Category 3 accumulates evidence from "market" and "company".

Output:

3

This example shows how multiple weak signals combine into a strong prediction.

Complexity Analysis

Measure Complexity Explanation
Time O(V + L) Vocabulary traversal plus processing document tokens
Space O(V) Frequency tables for all distinct words

Here V is the vocabulary size and L is the number of tokens in the input document.

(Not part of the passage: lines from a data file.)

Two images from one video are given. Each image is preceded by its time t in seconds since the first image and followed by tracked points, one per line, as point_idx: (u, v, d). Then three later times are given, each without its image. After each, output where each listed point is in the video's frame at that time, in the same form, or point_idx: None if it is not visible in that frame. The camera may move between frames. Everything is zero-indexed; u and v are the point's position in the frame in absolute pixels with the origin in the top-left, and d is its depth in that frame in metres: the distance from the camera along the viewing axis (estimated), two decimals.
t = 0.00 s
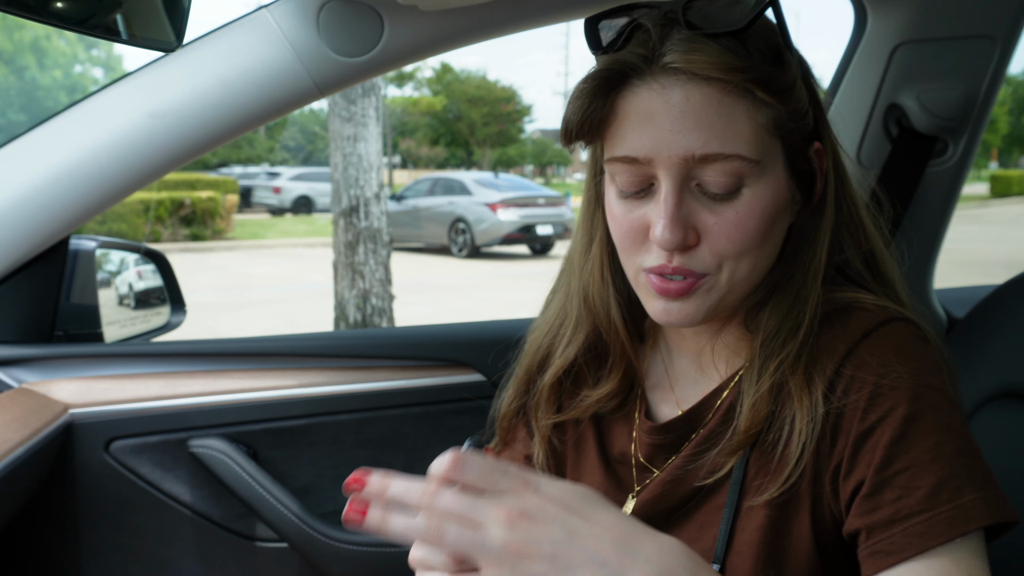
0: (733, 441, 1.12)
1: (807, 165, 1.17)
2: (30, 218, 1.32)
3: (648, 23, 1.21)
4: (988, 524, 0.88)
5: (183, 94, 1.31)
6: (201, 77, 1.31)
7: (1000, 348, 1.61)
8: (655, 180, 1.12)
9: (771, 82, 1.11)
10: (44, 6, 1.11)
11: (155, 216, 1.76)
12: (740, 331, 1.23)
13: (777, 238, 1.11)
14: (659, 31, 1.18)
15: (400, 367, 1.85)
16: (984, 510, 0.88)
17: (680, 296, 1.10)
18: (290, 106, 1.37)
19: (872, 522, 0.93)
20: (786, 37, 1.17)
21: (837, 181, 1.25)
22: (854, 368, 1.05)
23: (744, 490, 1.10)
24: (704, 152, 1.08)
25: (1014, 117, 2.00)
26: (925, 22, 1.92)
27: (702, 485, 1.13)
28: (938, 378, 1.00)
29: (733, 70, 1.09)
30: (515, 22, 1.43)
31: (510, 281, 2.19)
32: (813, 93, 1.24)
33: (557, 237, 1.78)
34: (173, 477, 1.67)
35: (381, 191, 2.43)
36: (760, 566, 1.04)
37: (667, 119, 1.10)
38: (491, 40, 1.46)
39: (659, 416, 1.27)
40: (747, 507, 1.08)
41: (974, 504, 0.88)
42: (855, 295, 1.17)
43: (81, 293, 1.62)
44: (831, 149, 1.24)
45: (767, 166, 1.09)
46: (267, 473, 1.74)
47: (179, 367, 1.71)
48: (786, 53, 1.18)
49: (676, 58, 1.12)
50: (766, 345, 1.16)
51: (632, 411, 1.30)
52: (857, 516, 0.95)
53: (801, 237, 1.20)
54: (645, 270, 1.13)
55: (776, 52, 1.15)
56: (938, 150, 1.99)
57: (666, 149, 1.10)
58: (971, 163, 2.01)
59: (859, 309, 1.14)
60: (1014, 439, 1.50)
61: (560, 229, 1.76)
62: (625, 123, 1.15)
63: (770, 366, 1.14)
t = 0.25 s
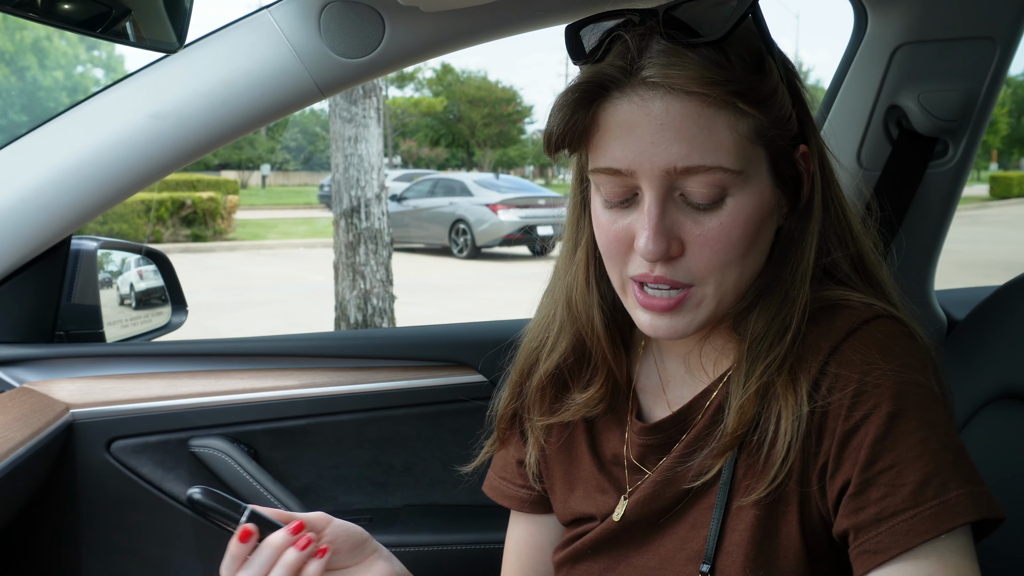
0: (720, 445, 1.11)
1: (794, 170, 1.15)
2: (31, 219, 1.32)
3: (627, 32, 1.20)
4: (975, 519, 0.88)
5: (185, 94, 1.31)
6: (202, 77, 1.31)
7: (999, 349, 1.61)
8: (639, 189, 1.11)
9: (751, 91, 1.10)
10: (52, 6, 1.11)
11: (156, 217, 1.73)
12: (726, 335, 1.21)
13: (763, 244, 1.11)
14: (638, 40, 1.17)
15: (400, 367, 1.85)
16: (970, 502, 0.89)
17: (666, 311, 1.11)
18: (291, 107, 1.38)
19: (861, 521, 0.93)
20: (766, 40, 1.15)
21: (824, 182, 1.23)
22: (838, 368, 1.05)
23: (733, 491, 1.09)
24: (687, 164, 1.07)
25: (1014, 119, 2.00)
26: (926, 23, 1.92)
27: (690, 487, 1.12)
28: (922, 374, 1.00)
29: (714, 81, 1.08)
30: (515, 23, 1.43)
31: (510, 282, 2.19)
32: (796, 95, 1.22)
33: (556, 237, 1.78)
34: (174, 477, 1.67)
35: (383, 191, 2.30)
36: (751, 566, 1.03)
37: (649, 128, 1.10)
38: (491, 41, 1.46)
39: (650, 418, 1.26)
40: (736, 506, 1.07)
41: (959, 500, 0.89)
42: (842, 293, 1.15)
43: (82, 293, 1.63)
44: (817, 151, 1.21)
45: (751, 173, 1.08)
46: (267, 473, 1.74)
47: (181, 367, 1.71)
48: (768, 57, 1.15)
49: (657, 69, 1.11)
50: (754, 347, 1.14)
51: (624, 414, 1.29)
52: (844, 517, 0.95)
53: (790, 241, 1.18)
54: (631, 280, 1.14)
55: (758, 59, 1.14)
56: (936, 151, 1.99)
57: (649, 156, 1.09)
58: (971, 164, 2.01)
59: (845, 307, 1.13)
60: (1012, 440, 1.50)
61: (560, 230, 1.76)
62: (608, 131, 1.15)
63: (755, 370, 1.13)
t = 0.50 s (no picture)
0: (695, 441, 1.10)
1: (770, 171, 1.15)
2: (32, 221, 1.32)
3: (604, 33, 1.19)
4: (937, 516, 0.88)
5: (184, 97, 1.31)
6: (201, 79, 1.31)
7: (1001, 348, 1.61)
8: (614, 189, 1.11)
9: (726, 93, 1.09)
10: (67, 8, 1.12)
11: (156, 218, 1.72)
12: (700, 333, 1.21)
13: (738, 244, 1.11)
14: (615, 40, 1.17)
15: (401, 368, 1.85)
16: (931, 501, 0.88)
17: (638, 308, 1.11)
18: (290, 109, 1.38)
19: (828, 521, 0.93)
20: (743, 41, 1.15)
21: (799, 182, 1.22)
22: (804, 367, 1.05)
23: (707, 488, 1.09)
24: (662, 163, 1.07)
25: (1015, 118, 1.99)
26: (925, 22, 1.92)
27: (661, 484, 1.11)
28: (886, 372, 1.00)
29: (689, 82, 1.08)
30: (513, 23, 1.44)
31: (511, 282, 2.19)
32: (769, 95, 1.22)
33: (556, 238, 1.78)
34: (175, 478, 1.68)
35: (383, 193, 2.26)
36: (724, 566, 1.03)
37: (624, 129, 1.10)
38: (490, 41, 1.46)
39: (631, 417, 1.26)
40: (708, 505, 1.07)
41: (921, 498, 0.88)
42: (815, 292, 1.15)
43: (83, 295, 1.63)
44: (791, 152, 1.22)
45: (726, 173, 1.08)
46: (269, 474, 1.74)
47: (181, 369, 1.72)
48: (744, 58, 1.15)
49: (633, 69, 1.11)
50: (726, 346, 1.14)
51: (609, 413, 1.28)
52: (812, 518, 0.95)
53: (764, 240, 1.17)
54: (605, 277, 1.13)
55: (735, 60, 1.13)
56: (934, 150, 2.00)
57: (624, 156, 1.09)
58: (970, 163, 2.01)
59: (815, 305, 1.12)
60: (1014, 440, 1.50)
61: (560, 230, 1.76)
62: (584, 132, 1.15)
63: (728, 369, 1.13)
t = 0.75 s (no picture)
0: (687, 445, 1.10)
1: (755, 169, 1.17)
2: (31, 221, 1.32)
3: (603, 22, 1.21)
4: (934, 520, 0.86)
5: (184, 96, 1.31)
6: (200, 79, 1.31)
7: (1001, 349, 1.61)
8: (611, 173, 1.10)
9: (725, 80, 1.12)
10: (86, 13, 1.12)
11: (155, 218, 1.70)
12: (690, 330, 1.21)
13: (729, 238, 1.10)
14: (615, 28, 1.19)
15: (401, 368, 1.85)
16: (928, 507, 0.87)
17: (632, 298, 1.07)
18: (290, 109, 1.38)
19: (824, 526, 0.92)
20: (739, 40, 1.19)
21: (783, 182, 1.24)
22: (795, 367, 1.04)
23: (701, 490, 1.08)
24: (663, 147, 1.07)
25: (1016, 119, 1.99)
26: (926, 24, 1.92)
27: (651, 485, 1.11)
28: (878, 375, 0.98)
29: (691, 66, 1.10)
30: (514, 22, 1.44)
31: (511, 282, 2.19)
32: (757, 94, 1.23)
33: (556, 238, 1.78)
34: (174, 478, 1.68)
35: (382, 193, 2.38)
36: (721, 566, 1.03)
37: (623, 114, 1.10)
38: (490, 41, 1.46)
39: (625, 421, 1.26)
40: (703, 505, 1.07)
41: (918, 504, 0.87)
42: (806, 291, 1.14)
43: (83, 296, 1.63)
44: (777, 152, 1.24)
45: (721, 162, 1.09)
46: (268, 474, 1.74)
47: (182, 369, 1.71)
48: (737, 54, 1.19)
49: (636, 50, 1.13)
50: (718, 345, 1.15)
51: (595, 414, 1.27)
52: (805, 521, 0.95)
53: (751, 236, 1.20)
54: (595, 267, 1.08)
55: (729, 53, 1.17)
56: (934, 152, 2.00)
57: (623, 144, 1.08)
58: (971, 165, 2.01)
59: (803, 305, 1.12)
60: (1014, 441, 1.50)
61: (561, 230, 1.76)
62: (581, 118, 1.14)
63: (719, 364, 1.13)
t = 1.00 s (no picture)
0: (696, 457, 1.11)
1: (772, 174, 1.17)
2: (31, 221, 1.32)
3: (658, 14, 1.19)
4: (953, 523, 0.89)
5: (184, 96, 1.31)
6: (200, 79, 1.31)
7: (1001, 348, 1.61)
8: (642, 170, 1.11)
9: (766, 81, 1.12)
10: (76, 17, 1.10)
11: (156, 218, 1.70)
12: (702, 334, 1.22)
13: (747, 242, 1.12)
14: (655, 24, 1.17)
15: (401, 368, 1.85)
16: (948, 511, 0.89)
17: (659, 298, 1.09)
18: (290, 109, 1.38)
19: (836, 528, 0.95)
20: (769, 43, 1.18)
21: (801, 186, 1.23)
22: (807, 372, 1.06)
23: (710, 496, 1.10)
24: (701, 146, 1.08)
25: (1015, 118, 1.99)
26: (925, 23, 1.92)
27: (664, 492, 1.11)
28: (891, 376, 1.00)
29: (740, 66, 1.10)
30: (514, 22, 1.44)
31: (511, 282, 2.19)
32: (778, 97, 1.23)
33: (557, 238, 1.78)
34: (174, 478, 1.68)
35: (382, 193, 2.35)
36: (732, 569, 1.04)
37: (661, 112, 1.09)
38: (490, 41, 1.46)
39: (621, 427, 1.25)
40: (713, 512, 1.09)
41: (934, 506, 0.89)
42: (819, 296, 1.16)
43: (83, 295, 1.63)
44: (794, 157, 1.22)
45: (750, 166, 1.11)
46: (268, 474, 1.74)
47: (181, 369, 1.71)
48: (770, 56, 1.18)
49: (682, 44, 1.12)
50: (732, 350, 1.15)
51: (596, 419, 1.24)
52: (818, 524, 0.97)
53: (766, 242, 1.20)
54: (618, 266, 1.11)
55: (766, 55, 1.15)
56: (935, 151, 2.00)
57: (663, 142, 1.09)
58: (971, 163, 2.01)
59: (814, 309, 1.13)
60: (1014, 440, 1.50)
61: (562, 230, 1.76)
62: (615, 112, 1.14)
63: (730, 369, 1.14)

The document size is only 10 KB, so even Python implementations run comfortably within limits. Hash-map operations are effectively constant time, and the total vocabulary remains manageable.

Test Cases

# helper: run solution on input string, return output string
import sys
import io

def run(inp: str) -> str:
    import math
    import re
    from collections import Counter

    token_re = re.compile(r"[a-z]+")

    def tokenize(text):
        return token_re.findall(text.lower())

    class NaiveBayes:
        def __init__(self):
            self.word_count = [Counter() for _ in range(4)]
            self.total_words = [0] * 4
            self.doc_count = [0] * 4
            self.vocab = set()

        def add_document(self, category, text):
            words = tokenize(text)

            self.doc_count[category] += 1

            for w in words:
                self.word_count[category][w] += 1
                self.total_words[category] += 1
                self.vocab.add(w)

        def predict(self, text):
            words = tokenize(text)

            vocab_size = len(self.vocab)

            best_cat = 1
            best_score = -10**100

            total_docs = sum(self.doc_count[1:])

            for cat in range(1, 4):
                score = math.log(self.doc_count[cat] / total_docs)

                denom = self.total_words[cat] + vocab_size

                for w in words:
                    cnt = self.word_count[cat][w]
                    score += math.log((cnt + 1) / denom)

                if score > best_score:
                    best_score = score
                    best_cat = cat

            return best_cat

    nb = NaiveBayes()

    nb.add_document(1, "proof theorem algebra geometry")
    nb.add_document(2, "computer algorithm software network")
    nb.add_document(3, "market finance trade business")

    sys.stdin = io.StringIO(inp)

    text = sys.stdin.read()

    return str(nb.predict(text)) + "\n"

# custom cases
assert run("algorithm software") == "2\n", "programming vocabulary"
assert run("market trade company") == "3\n", "economics vocabulary"
assert run("geometry theorem proof") == "1\n", "mathematics vocabulary"
assert run("unknown mysterious token") in {
    "1\n", "2\n", "3\n"
}, "unseen words still produce valid class"
Test input Expected output What it validates
algorithm software 2 Strong category-specific vocabulary
market trade company 3 Multiple matching finance terms
geometry theorem proof 1 Mathematical terminology
unknown mysterious token Any valid class Laplace smoothing prevents failure

Edge Cases

Consider a document where every word is unseen:

Input:

quantum rainforest telescope

Without smoothing, every category probability becomes zero because none of the words appeared during training. The algorithm avoids this by adding one to every frequency count:

$\frac{0+1}{\text{totalWords}(c)+|V|}$

All categories receive finite scores, and the classifier still returns a valid answer.

Another tricky case is inconsistent capitalization:

Input:

ALGORITHM Software NETWORK

The tokenizer converts everything to lowercase before processing. All three words correctly match category 2 vocabulary.

A third subtle case involves punctuation-heavy text:

Input:

market!!! finance??? trade...

A naive whitespace split would produce tokens like "market!!!" that never match training words. The regex tokenizer strips punctuation and extracts clean alphabetic tokens, preserving the intended signal.